Custom function replacing WHERE col IN (...)

I created a user-defined function to improve performance with queries containing "WHERE col IN (...)", like this case:

SELECT myCol1, myCol2 FROM myTable WHERE myCol3 IN (100, 200, 300, ..., 4900, 5000); 

Requests are generated from a web application and in some cases are much more complicated. The function definition is as follows:

 CREATE FUNCTION [dbo].[udf_CSVtoIntTable] ( @CSV VARCHAR(MAX), @Delimiter CHAR(1) = ',' ) RETURNS @Result TABLE ( [Value] INT ) AS BEGIN DECLARE @CurrStartPos SMALLINT; SET @CurrStartPos = 1; DECLARE @CurrEndPos SMALLINT; SET @CurrEndPos = 1; DECLARE @TotalLength SMALLINT; -- Remove space, tab, linefeed, carrier return SET @CSV = REPLACE(@CSV, ' ', ''); SET @CSV = REPLACE(@CSV, CHAR(9), ''); SET @CSV = REPLACE(@CSV, CHAR(10), ''); SET @CSV = REPLACE(@CSV, CHAR(13), ''); -- Add extra delimiter if needed IF NOT RIGHT(@CSV, 1) = @Delimiter SET @CSV = @CSV + @Delimiter; -- Get total string length SET @TotalLength = LEN(@CSV); WHILE @CurrStartPos < @TotalLength BEGIN SET @CurrEndPos = CHARINDEX(@Delimiter, @CSV, @CurrStartPos); INSERT INTO @Result VALUES (CAST(SUBSTRING(@CSV, @CurrStartPos, @CurrEndPos - @CurrStartPos) AS INT)); SET @CurrStartPos = @CurrEndPos + 1; END RETURN END 

This function is intended to be used like this (or as an INNER JOIN):

 SELECT myCol1, myCol2 FROM myTable WHERE myCol3 IN ( SELECT [Value] FROM dbo.udf_CSVtoIntTable('100, 200, 300, ..., 4900, 5000', ','); 

Does anyone have any optimization flaws in my function or other ways to improve performance in my case? Are there any flaws that I missed?

I am using MS SQL Server 2005 Std and .NET 2.0.

+1
optimization sql-server tsql
source share
5 answers

The CLR solution did not give me good performance, so I will use a recursive query. So, here is the definition of SP that I will use (mainly based on the examples of Erland Sommargogs):

 CREATE FUNCTION [dbo].[priudf_CSVtoIntTable] ( @CSV VARCHAR(MAX), @Delimiter CHAR(1) = ',' ) RETURNS @Result TABLE ( [Value] INT ) AS BEGIN -- Remove space, tab, linefeed, carrier return SET @CSV = REPLACE(@CSV, ' ', ''); SET @CSV = REPLACE(@CSV, CHAR(9), ''); SET @CSV = REPLACE(@CSV, CHAR(10), ''); SET @CSV = REPLACE(@CSV, CHAR(13), ''); WITH csvtbl(start, stop) AS ( SELECT start = CONVERT(BIGINT, 1), stop = CHARINDEX(@Delimiter, @CSV + @Delimiter) UNION ALL SELECT start = stop + 1, stop = CHARINDEX(@Delimiter, @CSV + @Delimiter, stop + 1) FROM csvtbl WHERE stop > 0 ) INSERT INTO @Result SELECT CAST(SUBSTRING(@CSV, start, CASE WHEN stop > 0 THEN stop - start ELSE 0 END) AS INT) AS [Value] FROM csvtbl WHERE stop > 0 OPTION (MAXRECURSION 1000) RETURN END 
+1
source share

I'm not sure about the increase in performance, but I would use it as an internal join and walk away from the internal select statement.

+1
source share

Using UDF in a WHERE clause or (even worse) in a subquery poses problems. The optimizer sometimes does it right, but often makes a mistake and evaluates the function once for each row in the query that you do not need.

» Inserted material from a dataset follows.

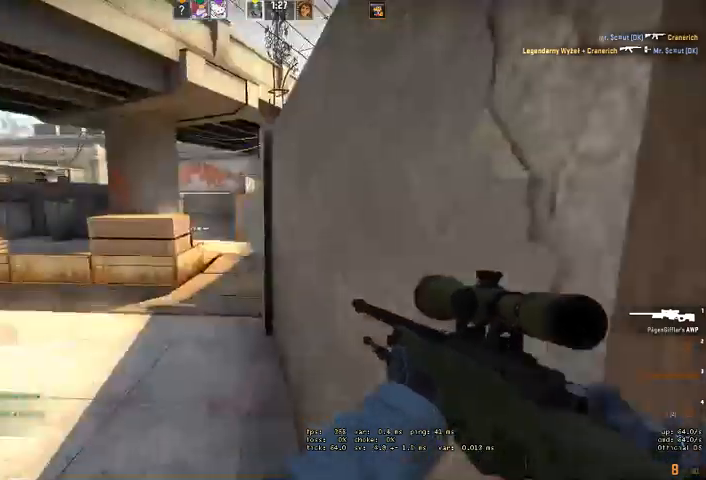
{"keys": ["a"], "mouse": [], "events": [[66, "s", "down"], [133, "a", "up"], [233, "s", "up"], [300, "a", "down"], [300, "w", "down"], [333, "w", "up"]]}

If your parameters are static (they seem) and you can release a package with several standards, I would load the results of your UDF into a table variable, and then apply the join with the table variable for your filtering. This should work more reliably.

+1
source share

this cycle will kill performance!

create the table as follows:

 CREATE TABLE Numbers ( Number int not null primary key ) 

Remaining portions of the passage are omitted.